===== Given passage =====

Guniting is a term often used interchangeably in construction jobs with the application of shotcrete, but what exactly is the difference? In order to understand guniting, one must first recognize the similarities and differences between the two.
Gunite and shotcrete both make use of a spray gun to apply a mixture of mortar or concrete to a surface. The concrete mixture is loaded into a hopper, where it is then delivered to a nozzle via pressurized air. Shotcrete, however, can be applied using a hopper loaded with either a wet or dry mix, whereas gunite is applied using only a dry mix. Thus, the term guniting is synonymous with the “dry mix shotcrete process.”
As previously discussed, the process of guniting consists of compressed air aiding in the delivery of a dry mixture from a hopper to a spray nozzle. Towards the mouth of the nozzle, a valve controls the addition of water to the concrete mixture. This valve, which the user controls, allows the operator to regulate the amount of water being added to the dry concrete mix, making it a suitable application method for a wide variety of construction jobs.

=====

- Tasks to carry out
- 1) In the passage on gunite, switch "hopper" to "feed bin" and write out the text between "Gunite and shotcrete" and "of construction jobs.", inclusive.
- 2) According to the passage on gunite, what kind of mix is gunite applied with?
- 3) Write the next part of the passage on gunite, picking up after its final sentence.
The listing comes from a separate source.

===== Dataset entries =====

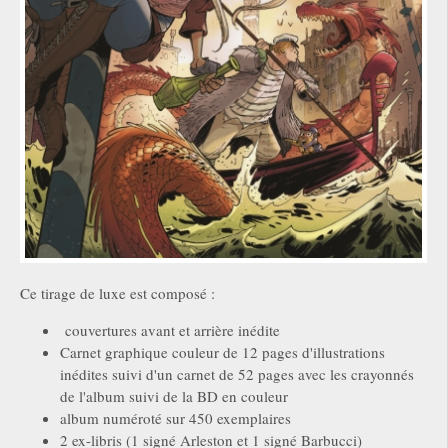
Ce tirage de luxe est composé :
couvertures avant et arrière inédite
Carnet graphique couleur de 12 pages d'illustrations
inédites suivi d'un carnet de 52 pages avec les crayonnés
de l'album suivi de la BD en couleur
album numéroté sur 450 exemplaires
2 ex-libris (1 signé Arleston et 1 signé Barbucci)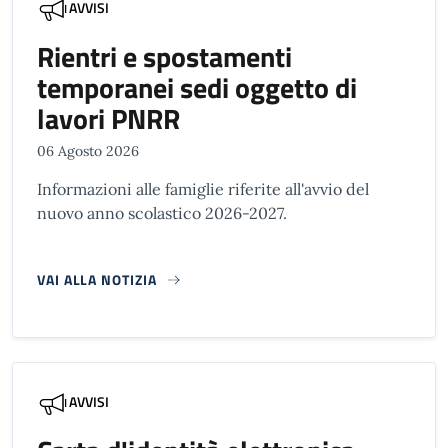
AVVISI
Rientri e spostamenti
temporanei sedi oggetto di
lavori PNRR
06 Agosto 2026
Informazioni alle famiglie riferite all'avvio del
nuovo anno scolastico 2026-2027.
VAI ALLA NOTIZIA
AVVISI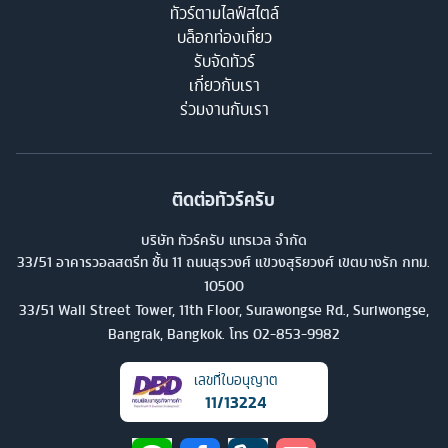
ทัวร์ตามไลฟ์สไตล์
บล็อกท่องเที่ยว
รับจัดทัวร์
เกี่ยวกับเรา
ร่วมงานกับเรา
ติดต่อทัวร์ครับ
บริษัท ทัวร์ครับ แทรเวล จำกัด
33/51 อาคารวอลสตรีท ชั้น 11 ถนนสุรวงศ์ แขวงสุริยวงศ์ เขตบางรัก กทม.
10500
33/51 Wall Street Tower, 11th Floor, Surawongse Rd., Suriwongse,
Bangrak, Bangkok. โทร
02-853-9982
เลขที่ใบอนุญาต
11/13224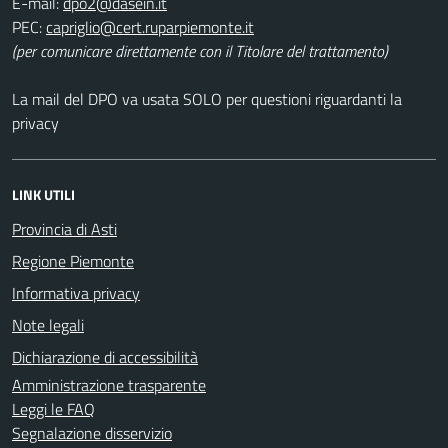
E-mail:
PEC:
(per comunicare direttamente con il Titolare del trattamento)
La mail del DPO va usata SOLO per questioni riguardanti la
privacy
LINK UTILI
Provincia di Asti
Regione Piemonte
Informativa privacy
Note legali
Dichiarazione di accessibilità
Amministrazione trasparente
Leggi le FAQ
Segnalazione disservizio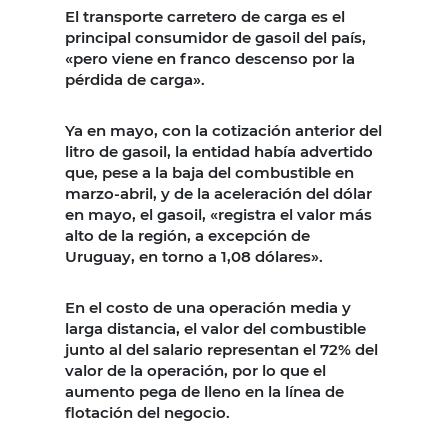
El transporte carretero de carga es el
principal consumidor de gasoil del país,
«pero viene en franco descenso por la
pérdida de carga».
Ya en mayo, con la cotización anterior del
litro de gasoil, la entidad había advertido
que, pese a la baja del combustible en
marzo-abril, y de la aceleración del dólar
en mayo, el gasoil, «registra el valor más
alto de la región, a excepción de
Uruguay, en torno a 1,08 dólares».
En el costo de una operación media y
larga distancia, el valor del combustible
junto al del salario representan el 72% del
valor de la operación, por lo que el
aumento pega de lleno en la línea de
flotación del negocio.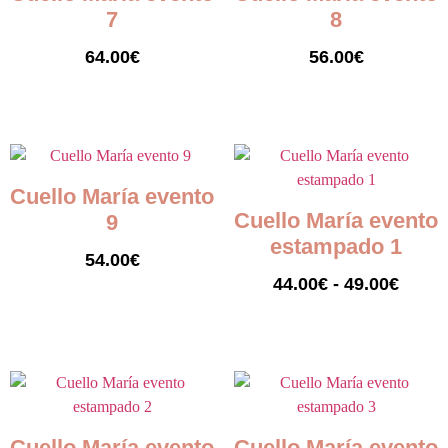
7
8
64.00
€
56.00
€
Seleccionar opciones
Seleccionar opciones
Cuello María evento
Cuello María evento
9
estampado 1
54.00
€
44.00
€
-
49.00
€
Seleccionar opciones
Seleccionar opciones
Cuello María evento
Cuello María evento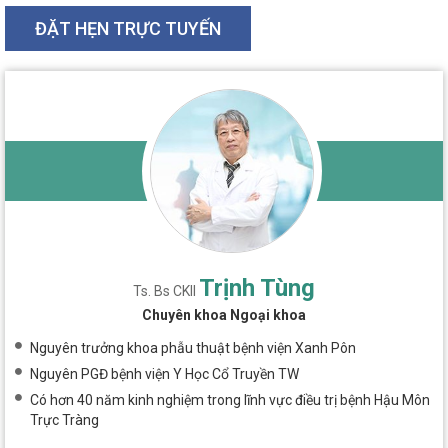
ĐẶT HẸN TRỰC TUYẾN
Trịnh Tùng
Ts. Bs CKII
Chuyên khoa Ngoại khoa
Nguyên trưởng khoa phẫu thuật bệnh viện Xanh Pôn
Nguyên PGĐ bệnh viện Y Học Cổ Truyền TW
Có hơn 40 năm kinh nghiệm trong lĩnh vực điều trị bệnh Hậu Môn
Trực Tràng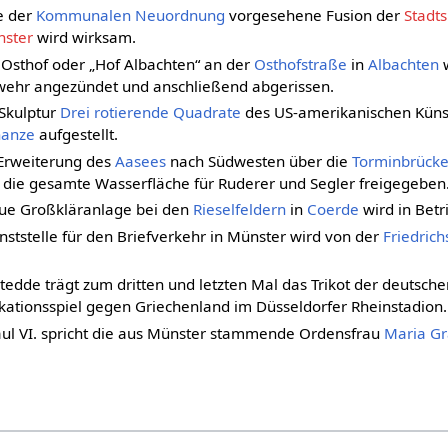
ge der
Kommunalen Neuordnung
vorgesehene Fusion der
Stadt
nster
wird wirksam.
 Osthof oder „Hof Albachten“ an der
Osthofstraße
in
Albachten
w
ehr angezündet und anschließend abgerissen.
 Skulptur
Drei rotierende Quadrate
des US-amerikanischen Küns
hanze
aufgestellt.
Erweiterung des
Aasees
nach Südwesten über die
Torminbrück
d die gesamte Wasserfläche für Ruderer und Segler freigegeben
eue Großkläranlage bei den
Rieselfeldern
in
Coerde
wird in Bet
enststelle für den Briefverkehr in Münster wird von der
Friedrich
tedde trägt zum dritten und letzten Mal das Trikot der deutsc
kationsspiel gegen Griechenland im Düsseldorfer Rheinstadion.
aul VI. spricht die aus Münster stammende Ordensfrau
Maria Gr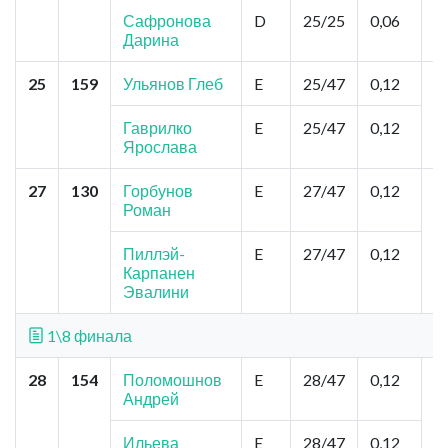
Т
Сафронова
D
25/25
0,06
Дарина
25
159
Ульянов Глеб
E
25/47
0,12
Н
о
Д
Гаврилко
E
25/47
0,12
Ярослава
27
130
Горбунов
E
27/47
0,12
Н
Роман
"
М
Ф
Пиллэй-
E
27/47
0,12
Ф
Карпанен
Эвалини
1\8 финала
28
154
Поломошнов
E
28/47
0,12
Т
Андрей
Д
С
С
Ильева
E
28/47
0,12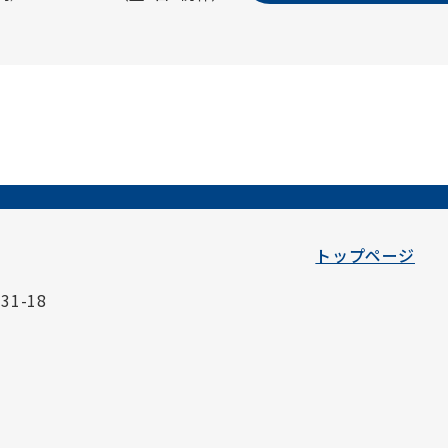
トップページ
1-18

=====

- Answer set
- 1)
Gunite and shotcrete both make use of a spray gun to apply a mixture of mortar or concrete to a surface. The concrete mixture is loaded into a feed bin, where it is then delivered to a nozzle via pressurized air. Shotcrete, however, can be applied using a feed bin loaded with either a wet or dry mix, whereas gunite is applied using only a dry mix. Thus, the term guniting is synonymous with the “dry mix shotcrete process.”
As previously discussed, the process of guniting consists of compressed air aiding in the delivery of a dry mixture from a feed bin to a spray nozzle. Towards the mouth of the nozzle, a valve controls the addition of water to the concrete mixture. This valve, which the user controls, allows the operator to regulate the amount of water being added to the dry concrete mix, making it a suitable application method for a wide variety of construction jobs.

- 2) Only a dry mix.

- 3)
Given the nature of the spray-on application, gunite is very useful during construction jobs where it might otherwise be difficult to pour concrete. It is frequently used in the construction of retaining walls, swimming pools, and tunnels and to repair cracked or damaged concrete.
For a typical construction job, the cement-to-sand ratio for the dry gunite mixture is 1:3. With the addition of water and after a seven-day dry time, this ratio will yield a strength of 70 MPA.Due to the extensive knowledge and experience required to maintain the correct concrete-to-water ratio, the application of gunite requires very skilled laborers. For more information and to learn about any additional services provided, please visit Kilgore Companies’ website at kilgoreCompanies.com.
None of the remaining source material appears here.